WHAT TO WORK ON: Below are some entries; write out each one of them exactly.
Top of ENTRIES SHOWN
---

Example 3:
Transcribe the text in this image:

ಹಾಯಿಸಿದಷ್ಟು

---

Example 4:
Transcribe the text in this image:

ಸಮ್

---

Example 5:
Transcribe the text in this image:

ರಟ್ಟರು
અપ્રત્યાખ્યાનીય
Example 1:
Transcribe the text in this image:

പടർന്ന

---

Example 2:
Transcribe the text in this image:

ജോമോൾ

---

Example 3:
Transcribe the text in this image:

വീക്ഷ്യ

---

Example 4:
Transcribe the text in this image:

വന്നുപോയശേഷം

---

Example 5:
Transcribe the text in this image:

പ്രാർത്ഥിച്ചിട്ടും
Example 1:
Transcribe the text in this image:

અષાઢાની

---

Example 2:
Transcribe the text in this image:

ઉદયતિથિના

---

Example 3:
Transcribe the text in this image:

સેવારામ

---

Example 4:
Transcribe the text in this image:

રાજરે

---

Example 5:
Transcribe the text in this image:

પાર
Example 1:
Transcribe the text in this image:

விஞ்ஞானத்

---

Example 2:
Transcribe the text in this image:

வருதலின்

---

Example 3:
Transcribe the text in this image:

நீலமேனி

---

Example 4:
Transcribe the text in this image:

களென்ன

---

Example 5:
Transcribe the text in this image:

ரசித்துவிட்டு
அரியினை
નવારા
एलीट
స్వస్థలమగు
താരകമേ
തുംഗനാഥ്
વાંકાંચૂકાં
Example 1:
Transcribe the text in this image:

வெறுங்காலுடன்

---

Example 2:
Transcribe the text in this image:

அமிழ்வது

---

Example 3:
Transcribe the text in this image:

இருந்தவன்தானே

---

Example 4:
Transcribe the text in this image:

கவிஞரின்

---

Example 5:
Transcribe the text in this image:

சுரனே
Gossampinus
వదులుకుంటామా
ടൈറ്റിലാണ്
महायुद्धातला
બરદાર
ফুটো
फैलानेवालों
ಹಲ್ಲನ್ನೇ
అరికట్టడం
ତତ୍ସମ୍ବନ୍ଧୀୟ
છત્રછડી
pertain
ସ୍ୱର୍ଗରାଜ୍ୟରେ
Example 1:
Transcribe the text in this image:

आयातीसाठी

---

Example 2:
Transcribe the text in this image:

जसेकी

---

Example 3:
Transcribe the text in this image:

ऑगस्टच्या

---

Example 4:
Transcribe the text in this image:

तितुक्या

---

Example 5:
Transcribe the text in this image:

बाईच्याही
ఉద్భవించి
Bottom of ENTRIES SHOWN
RESULT OF THE EXERCISE:
---

Example 3:
Transcribe the text in this image:

ಹಾಯಿಸಿದಷ್ಟು

---

Example 4:
Transcribe the text in this image:

ಸಮ್

---

Example 5:
Transcribe the text in this image:

ರಟ್ಟರು
અપ્રત્યાખ્યાનીય
Example 1:
Transcribe the text in this image:

പടർന്ന

---

Example 2:
Transcribe the text in this image:

ജോമോൾ

---

Example 3:
Transcribe the text in this image:

വീക്ഷ്യ

---

Example 4:
Transcribe the text in this image:

വന്നുപോയശേഷം

---

Example 5:
Transcribe the text in this image:

പ്രാർത്ഥിച്ചിട്ടും
Example 1:
Transcribe the text in this image:

અષાઢાની

---

Example 2:
Transcribe the text in this image:

ઉદયતિથિના

---

Example 3:
Transcribe the text in this image:

સેવારામ

---

Example 4:
Transcribe the text in this image:

રાજરે

---

Example 5:
Transcribe the text in this image:

પાર
Example 1:
Transcribe the text in this image:

விஞ்ஞானத்

---

Example 2:
Transcribe the text in this image:

வருதலின்

---

Example 3:
Transcribe the text in this image:

நீலமேனி

---

Example 4:
Transcribe the text in this image:

களென்ன

---

Example 5:
Transcribe the text in this image:

ரசித்துவிட்டு
அரியினை
નવારા
एलीट
స్వస్థలమగు
താരകമേ
തുംഗനാഥ്
વાંકાંચૂકાં
Example 1:
Transcribe the text in this image:

வெறுங்காலுடன்

---

Example 2:
Transcribe the text in this image:

அமிழ்வது

---

Example 3:
Transcribe the text in this image:

இருந்தவன்தானே

---

Example 4:
Transcribe the text in this image:

கவிஞரின்

---

Example 5:
Transcribe the text in this image:

சுரனே
Gossampinus
వదులుకుంటామా
ടൈറ്റിലാണ്
महायुद्धातला
બરદાર
ফুটো
फैलानेवालों
ಹಲ್ಲನ್ನೇ
అరికట్టడం
ତତ୍ସମ୍ବନ୍ଧୀୟ
છત્રછડી
pertain
ସ୍ୱର୍ଗରାଜ୍ୟରେ
Example 1:
Transcribe the text in this image:

आयातीसाठी

---

Example 2:
Transcribe the text in this image:

जसेकी

---

Example 3:
Transcribe the text in this image:

ऑगस्टच्या

---

Example 4:
Transcribe the text in this image:

तितुक्या

---

Example 5:
Transcribe the text in this image:

बाईच्याही
ఉద్భవించి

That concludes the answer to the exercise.